Thursday, June 18, 2009

Nietzsche on Morality and Aesthetics

I am reading through Thus Spake Zarathustra and found this quote particularly disturbing... mostly because how many of my generation have so fully embraced it.

"Many Lands saw Zarathustra, and many people; thus he discovered the good and bad of many people. No greater power did Zarathustra find on earth than good and bad.
No people could live without first valuing; if a people will maintain itself, however, it must not value as its neighbor valueth. Much that passes for good with one people was regarded with scorn and contempt by another, thus I found it. Much found I here called bad, which was there decked with purple honors."
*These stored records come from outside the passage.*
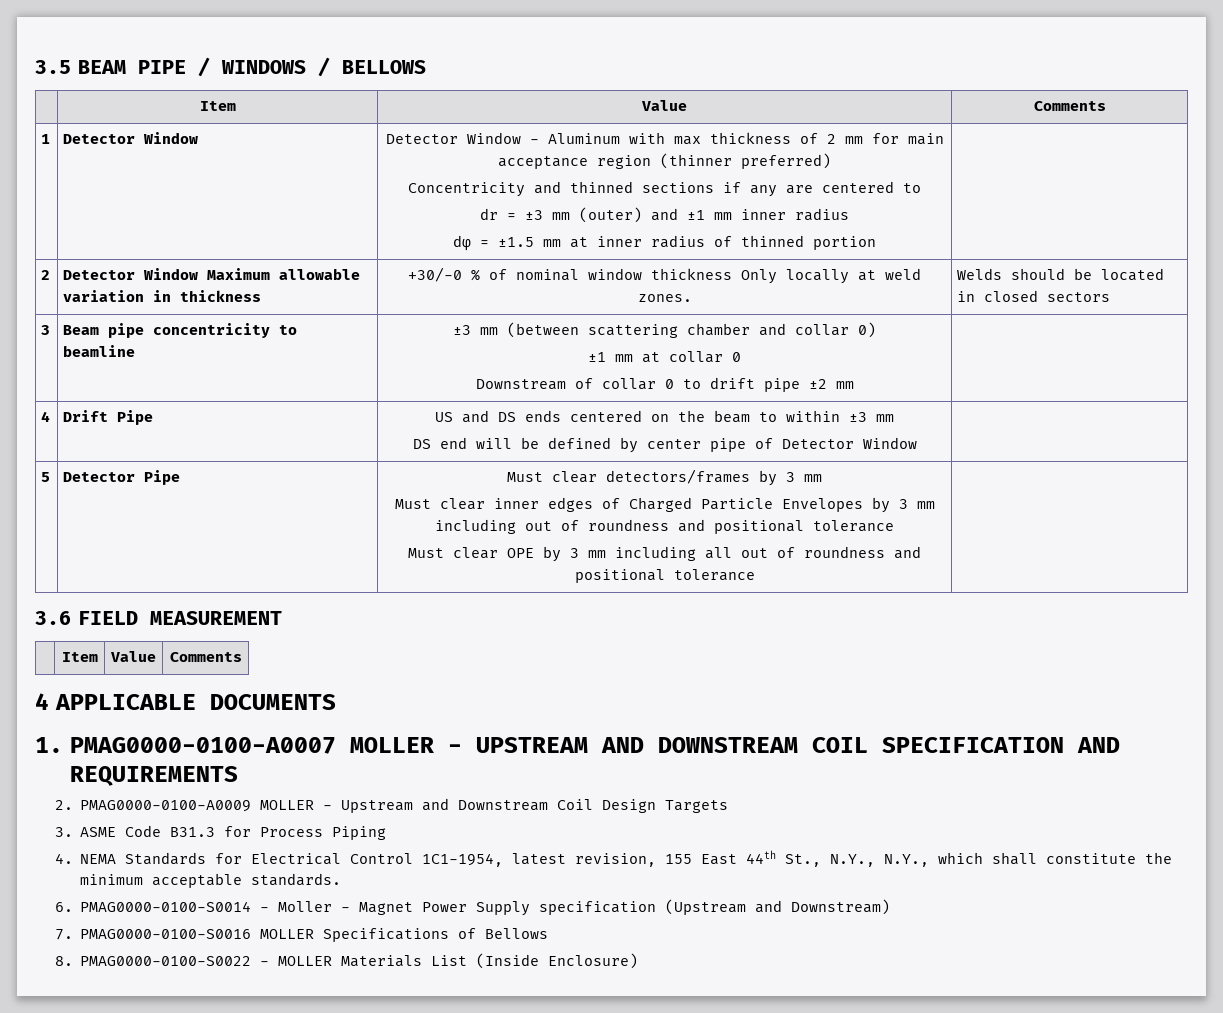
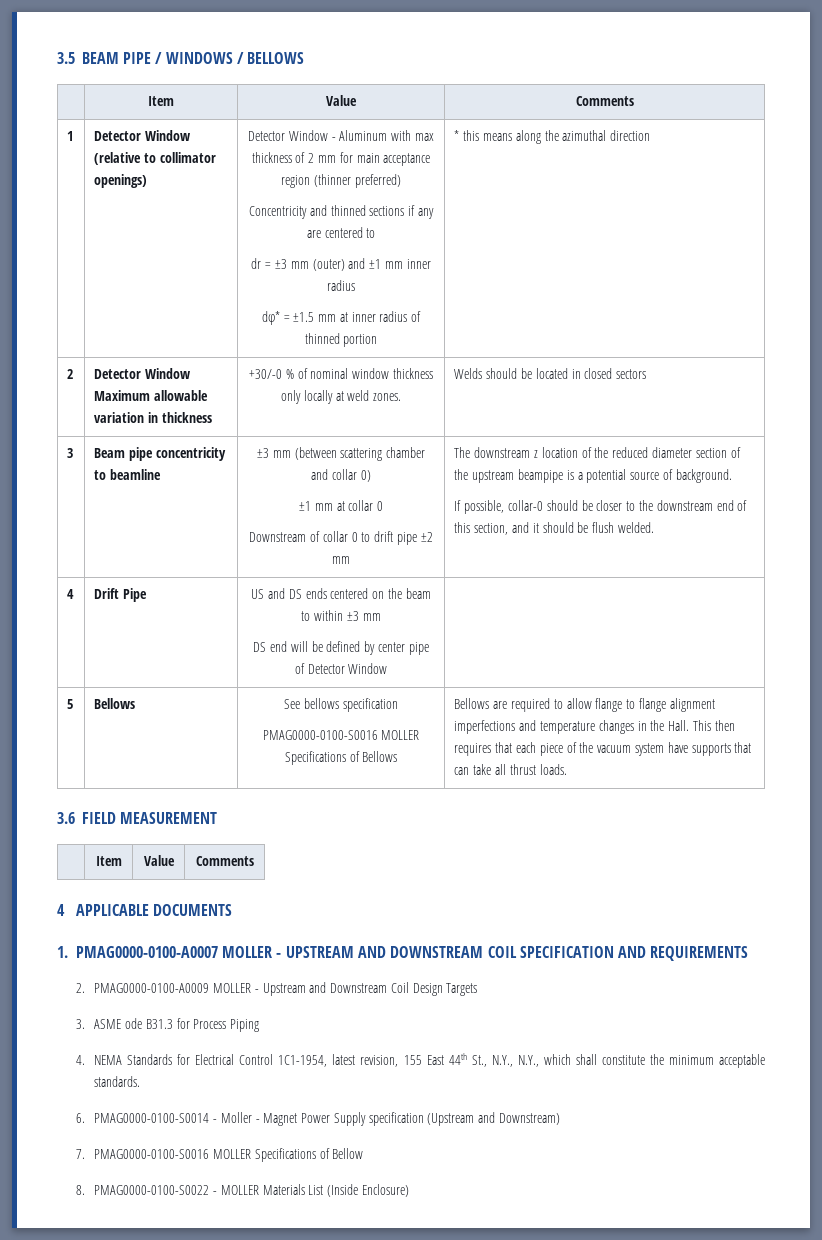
(199, 138) none -> [94,152,217,165] [94,174,148,188] (relative to collimator openings)
[453,235,471,251] dφ -> [261,311,280,325] dφ*
(876, 243) none -> [454,130,651,144] * this means along the azimuthal direction
[741,269,777,284] Only -> [280,390,301,404] only
(854, 385) none -> [454,447,741,458] [454,469,732,483] [454,500,748,514] [454,522,654,535] The downstream z location of the reduced diameter section of the upstream beampipe is a potential source of background. // If possible, collar-0 should be closer to the downstream end of this section, and it should be flush welded.
[63,470,181,485] [507,469,822,486] [394,497,935,513] [435,519,894,534] [408,546,921,562] [574,569,755,583] Detector Pipe | Must clear detectors/frames by 3 mm // Must clear inner edges of Charged Particle Envelopes by 3 mm including out of roundness and positional tolerance // Must clear OPE by 3 mm including all out of roundness and positional tolerance | -> [94,698,136,709] [284,698,398,712] [262,730,420,740] [284,751,398,765] [454,698,715,712] [454,720,735,734] [454,742,752,756] [454,764,567,775] Bellows | See bellows specification // PMAG0000-0100-S0016 MOLLER Specifications of Bellows | Bellows are required to allow flange to flange alignment imperfections and temperature changes in the Hall. This then requires that each piece of the vacuum system have supports that can take all thrust loads.
[125,825,162,837] Code -> [124,1018,142,1029] ode
[485,928,549,939] Bellows -> [332,1148,364,1159] Bellow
Essentially, it is the community that determines values: whether something is right or wrong; beautiful or ugly, et cetera.  Morality and aesthetics are not tied to any transcendent reality, they are simply what a group of people agree to value.  There is no higher standard to which one community can compare it's preferences to another's.  Therefore power becomes key, as one community is able to exercise control over another.  We see this line of thinking played out in American politics all time.  For instance, homosexual rights groups and the religious right are two communities with opposing systems of morality.  Through Nietzschean lenses, which ever group prevails simply exercised more power.  For this reason the warrior is exalted in Nietzsche's system.

However, Zarathustra (i.e. Nietzsche) ultimately concludes that the ethical inconsistency is derivative of a flawed species:

"But pray tell me, my brethren; if the goal of humanity be still lacking, is there not also still lacking- humanity itself."

How strange that Nietzsche, who so keenly sees the deficiencies of humanity, looks for the Superman to emerge from this insufficient source.